Venezela's Crisis Hurts the Sick

Venezuela's economic crisis as left the country's health system on the verge of collapse. 


Roughly two years ago, when rapidly falling oil prices transformed Venezuela's economic crisis into a humanitarian catastrophe, the government began importing fewer medicines. At first, only simple drugs were affected, then it was antibiotics and even anti-inflammatory drugs. For the last year, patients afflicted with chronic illnesses that require expensive medication have been suffering under the government's reduced medicine import scheme.
The lack of medication to treat HIV first became a problem at the end of 2016. But the situation turned critical last year, Carballo explained.

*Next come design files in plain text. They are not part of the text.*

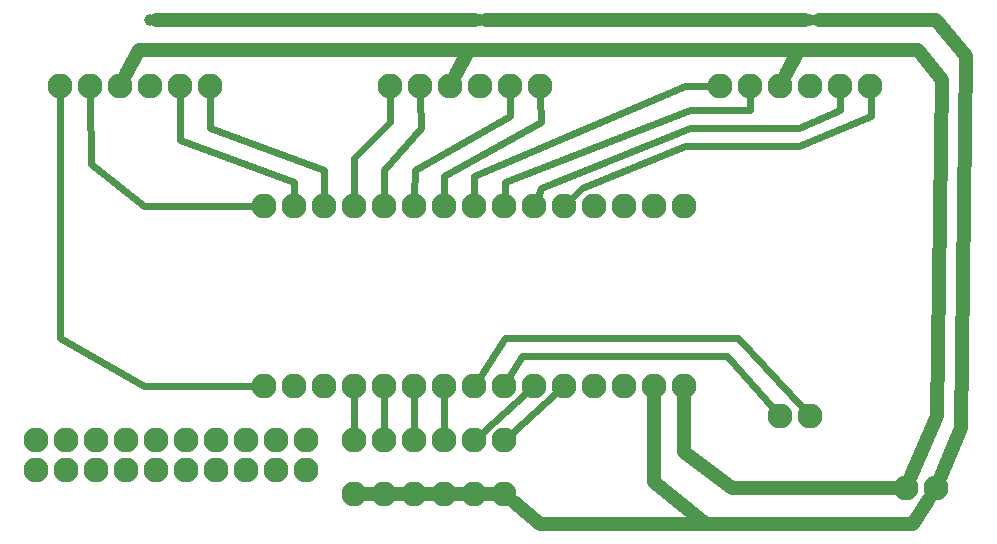
<source format=gtl>
G04 MADE WITH FRITZING*
G04 WWW.FRITZING.ORG*
G04 DOUBLE SIDED*
G04 HOLES PLATED*
G04 CONTOUR ON CENTER OF CONTOUR VECTOR*
%ASAXBY*%
%FSLAX23Y23*%
%MOIN*%
%OFA0B0*%
%SFA1.0B1.0*%
%ADD10C,0.083307*%
%ADD11C,0.039370*%
%ADD12C,0.048000*%
%ADD13C,0.024000*%
%LNCOPPER1*%
G90*
G70*
G54D10*
X861Y1202D03*
X961Y1202D03*
X1061Y1202D03*
X1161Y1202D03*
X1261Y1202D03*
X1361Y1202D03*
X1461Y1202D03*
X1561Y1202D03*
X1661Y1202D03*
X1761Y1202D03*
X1861Y1202D03*
X1961Y1202D03*
X2061Y1202D03*
X2161Y1202D03*
X2261Y1202D03*
X861Y602D03*
X961Y602D03*
X1061Y602D03*
X1161Y602D03*
X1261Y602D03*
X1361Y602D03*
X1461Y602D03*
X1561Y602D03*
X1661Y602D03*
X1761Y602D03*
X1861Y602D03*
X1961Y602D03*
X2061Y602D03*
X2161Y602D03*
X2261Y602D03*
X101Y322D03*
X201Y322D03*
X301Y322D03*
X401Y322D03*
X501Y322D03*
X601Y322D03*
X701Y322D03*
X801Y322D03*
X901Y322D03*
X1001Y322D03*
X101Y422D03*
X201Y422D03*
X301Y422D03*
X401Y422D03*
X501Y422D03*
X601Y422D03*
X701Y422D03*
X801Y422D03*
X901Y422D03*
X1001Y422D03*
X1661Y242D03*
X1561Y242D03*
X1461Y242D03*
X1361Y242D03*
X1261Y242D03*
X1161Y242D03*
X1661Y422D03*
X1561Y422D03*
X1461Y422D03*
X1361Y422D03*
X1261Y422D03*
X1161Y422D03*
X3001Y262D03*
X3101Y262D03*
X1281Y1602D03*
X1381Y1602D03*
X1481Y1602D03*
X1581Y1602D03*
X1681Y1602D03*
X1781Y1602D03*
X2381Y1602D03*
X2481Y1602D03*
X2581Y1602D03*
X2681Y1602D03*
X2781Y1602D03*
X2881Y1602D03*
X181Y1602D03*
X281Y1602D03*
X381Y1602D03*
X481Y1602D03*
X581Y1602D03*
X681Y1602D03*
X2681Y502D03*
X2581Y502D03*
G54D11*
X481Y1822D03*
X1581Y1822D03*
X2681Y1822D03*
G54D12*
X2420Y262D02*
X2261Y382D01*
D02*
X2261Y382D02*
X2261Y558D01*
D02*
X2957Y262D02*
X2420Y262D01*
D02*
X1264Y243D02*
X1205Y242D01*
D02*
X1617Y242D02*
X1264Y243D01*
D02*
X1781Y142D02*
X1695Y214D01*
D02*
X2332Y143D02*
X1781Y142D01*
D02*
X3023Y142D02*
X2332Y143D01*
D02*
X2332Y143D02*
X2161Y281D01*
D02*
X2161Y281D02*
X2161Y558D01*
D02*
X3077Y225D02*
X3023Y142D01*
G54D13*
D02*
X961Y1282D02*
X581Y1423D01*
D02*
X581Y1423D02*
X581Y1569D01*
D02*
X961Y1235D02*
X961Y1282D01*
D02*
X1382Y1462D02*
X1381Y1569D01*
D02*
X1261Y1321D02*
X1382Y1462D01*
D02*
X1261Y1235D02*
X1261Y1321D01*
D02*
X1280Y1482D02*
X1281Y1569D01*
D02*
X1161Y1363D02*
X1280Y1482D01*
D02*
X1161Y1235D02*
X1161Y1363D01*
D02*
X1061Y1321D02*
X681Y1462D01*
D02*
X681Y1462D02*
X681Y1569D01*
D02*
X1061Y1235D02*
X1061Y1321D01*
D02*
X282Y1342D02*
X281Y1569D01*
D02*
X461Y1203D02*
X282Y1342D01*
D02*
X829Y1202D02*
X461Y1203D01*
D02*
X180Y763D02*
X181Y1569D01*
D02*
X461Y602D02*
X180Y763D01*
D02*
X829Y602D02*
X461Y602D01*
D02*
X1461Y455D02*
X1461Y569D01*
D02*
X1361Y455D02*
X1361Y569D01*
D02*
X1261Y455D02*
X1261Y569D01*
D02*
X1161Y569D02*
X1161Y455D01*
D02*
X1782Y1482D02*
X1781Y1569D01*
D02*
X1681Y1502D02*
X1681Y1569D01*
D02*
X1461Y1301D02*
X1782Y1482D01*
D02*
X1461Y1235D02*
X1461Y1301D01*
D02*
X1362Y1321D02*
X1681Y1502D01*
D02*
X1361Y1235D02*
X1362Y1321D01*
D02*
X1837Y580D02*
X1686Y444D01*
D02*
X1737Y580D02*
X1586Y444D01*
D02*
X1662Y763D02*
X2441Y763D01*
D02*
X2441Y763D02*
X2659Y526D01*
D02*
X1579Y630D02*
X1662Y763D01*
D02*
X2402Y702D02*
X2559Y526D01*
D02*
X1720Y702D02*
X2402Y702D01*
D02*
X1678Y630D02*
X1720Y702D01*
D02*
X1560Y1302D02*
X2262Y1602D01*
D02*
X2262Y1602D02*
X2349Y1602D01*
D02*
X1561Y1235D02*
X1560Y1302D01*
D02*
X2280Y1521D02*
X2481Y1521D01*
D02*
X1663Y1281D02*
X2280Y1521D01*
D02*
X2481Y1521D02*
X2481Y1569D01*
D02*
X1662Y1235D02*
X1663Y1281D01*
D02*
X2280Y1461D02*
X2642Y1463D01*
D02*
X2642Y1463D02*
X2780Y1521D01*
D02*
X2780Y1521D02*
X2781Y1569D01*
D02*
X1783Y1263D02*
X2280Y1461D01*
D02*
X1772Y1233D02*
X1783Y1263D01*
D02*
X2262Y1401D02*
X2642Y1402D01*
D02*
X1920Y1263D02*
X2262Y1401D01*
D02*
X2642Y1402D02*
X2883Y1503D01*
D02*
X2883Y1503D02*
X2882Y1569D01*
D02*
X1884Y1226D02*
X1920Y1263D01*
G54D12*
D02*
X3201Y1702D02*
X3182Y461D01*
D02*
X3182Y461D02*
X3118Y303D01*
D02*
X2711Y1822D02*
X3100Y1823D01*
D02*
X3100Y1823D02*
X3201Y1702D01*
D02*
X1600Y1822D02*
X2662Y1822D01*
D02*
X500Y1822D02*
X1562Y1822D01*
D02*
X442Y1722D02*
X401Y1641D01*
D02*
X1542Y1722D02*
X442Y1722D01*
D02*
X1542Y1722D02*
X1501Y1641D01*
D02*
X2642Y1722D02*
X1542Y1722D01*
D02*
X3041Y1722D02*
X2642Y1722D01*
D02*
X2642Y1722D02*
X2601Y1641D01*
D02*
X3120Y1621D02*
X3041Y1722D01*
D02*
X3102Y502D02*
X3120Y1621D01*
D02*
X3018Y302D02*
X3102Y502D01*
G04 End of Copper1*
M02*
</source>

"This is a tragedy," he said. "Not being able to take the right drugs is like a death sentence for many people. We've been missing the medications in the clinic for over four months, some of them we haven't had in six months."

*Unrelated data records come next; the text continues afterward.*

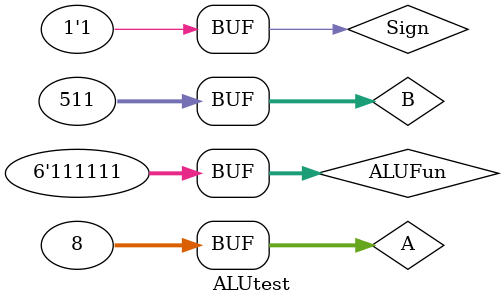
<source format=v>
`timescale 1ns/1ps
module ALUtest;
reg[31:0]A,B;
reg Sign;
reg [5:0]ALUFun;
wire[31:0]S;

ALU ALUs(.A(A),.B(B),.S(S),.Sign(Sign),.ALUFun(ALUFun));

initial
begin
A=32'd8;
B=32'h1ff;
Sign=1;
#104160 ALUFun=6'b000000;
#104160 ALUFun=6'b000001;

#104160 ALUFun=6'b011000;
#104160 ALUFun=6'b011110;
#104160 ALUFun=6'b010110;
#104160 ALUFun=6'b010001;
#104160 ALUFun=6'b011010;

#104160 ALUFun=6'b100000;
#104160 ALUFun=6'b100001;
#104160 ALUFun=6'b100011;

#104160 ALUFun=6'b110011;
#104160 ALUFun=6'b110001;
#104160 ALUFun=6'b110101;
#104160 ALUFun=6'b111101;
#104160 ALUFun=6'b111011;
#104160 ALUFun=6'b111111;
end

endmodule

</source>
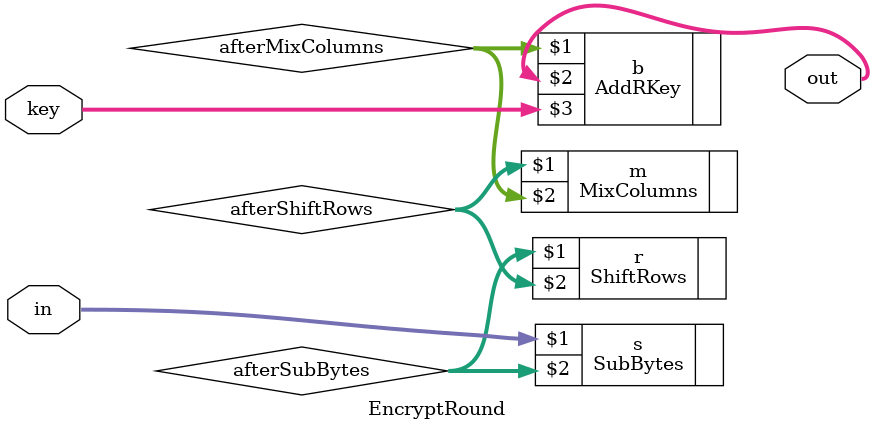
<source format=v>
module EncryptRound(
  input [127:0] in,
  input [127:0] key,
  output [127:0] out
);
  wire [127:0] afterSubBytes;
  wire [127:0] afterShiftRows;
  wire [127:0] afterMixColumns;
  wire [127:0] afterAddroundKey;

  // SubBytes operation
  SubBytes s(in, afterSubBytes);
  
  // ShiftRows operation
  ShiftRows r(afterSubBytes, afterShiftRows);
  
  // MixColumns operation
  MixColumns m(afterShiftRows, afterMixColumns);
  
  // AddRoundKey operation
  AddRKey b(afterMixColumns, out, key);
		
endmodule

</source>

The doctors at the Caracas University hospital are facing an ethical dilemma. Some argue that the clinic should not accept any new seriously-ill HIV patients, because they cannot be treated. It is not just antiretroviral medication that is lacking, it's everything: From gloves and syringes, to antibiotics and painkillers.
"Hardly any Venezuelan can nowadays find out whether he or she is HIV-positive under the public health system. You have to pay extra for a test," said Davi Flora, who also works at the university hospital. "And if we don't even know whether the patient is HIV-positive and if so, how much of the virus has spread to him, we can't start treatment."
"We have reached our limits, and we can't even help people here to die with dignity," said Maria Eugenia Landaeta, head of infectious diseases at the clinic. "We can't offer anything to the sick except the will to help and our medical expertise. We even have to ask the patients to bring drinking water from home."
 Even contraceptives have practically disappeared from the shelves, or become so expensive that the average Venezuelan can no longer afford them. In 2016, the government stopped distributing condoms among the population, and the price of buying them in the pharmacy has reached 20-30 percent of the monthly minimum income.
"This is a very serious problem, there is simply no more birth control," said Nubia Laguna from Nina Madre (Mother Girl), a non-governmental organization that supports young mothers. "We do not know at the moment how widespread sexually transmitted diseases are in the country, because there have been no official figures on the part of the state for more than two years."